- _Aim of the task_
Copy task. Retype the whole listing exactly, omitting any picture in it.

- _Data provided_

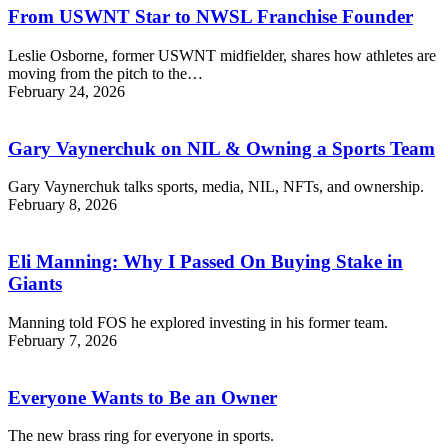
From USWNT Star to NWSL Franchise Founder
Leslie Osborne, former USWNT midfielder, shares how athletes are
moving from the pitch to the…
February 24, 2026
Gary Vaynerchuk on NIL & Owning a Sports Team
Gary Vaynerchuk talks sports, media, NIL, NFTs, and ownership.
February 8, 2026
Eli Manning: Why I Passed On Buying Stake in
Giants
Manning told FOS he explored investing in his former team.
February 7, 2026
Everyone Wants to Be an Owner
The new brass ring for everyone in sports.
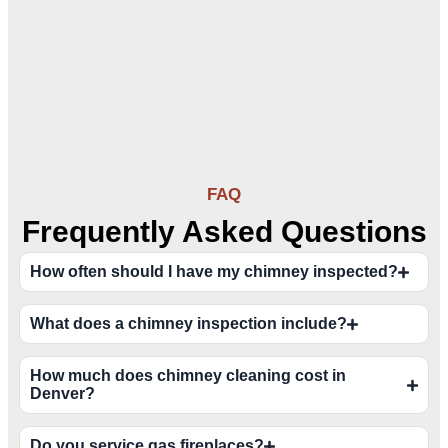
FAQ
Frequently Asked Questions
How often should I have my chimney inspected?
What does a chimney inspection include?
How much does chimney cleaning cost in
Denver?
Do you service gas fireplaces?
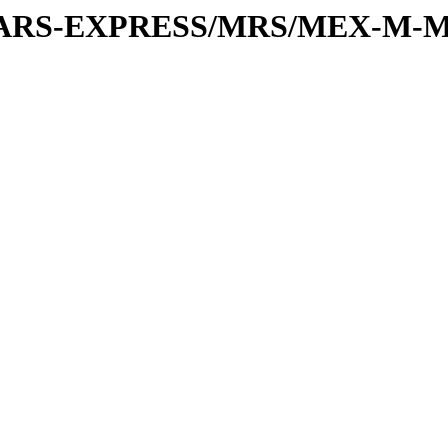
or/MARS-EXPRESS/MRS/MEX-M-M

- _Task response_
From USWNT Star to NWSL Franchise Founder
Leslie Osborne, former USWNT midfielder, shares how athletes are
moving from the pitch to the…
February 24, 2026
Gary Vaynerchuk on NIL & Owning a Sports Team
Gary Vaynerchuk talks sports, media, NIL, NFTs, and ownership.
February 8, 2026
Eli Manning: Why I Passed On Buying Stake in
Giants
Manning told FOS he explored investing in his former team.
February 7, 2026
Everyone Wants to Be an Owner
The new brass ring for everyone in sports.
FAQ
Frequently Asked Questions
How often should I have my chimney inspected?
What does a chimney inspection include?
How much does chimney cleaning cost in
Denver?
Do you service gas fireplaces?
or/MARS-EXPRESS/MRS/MEX-M-M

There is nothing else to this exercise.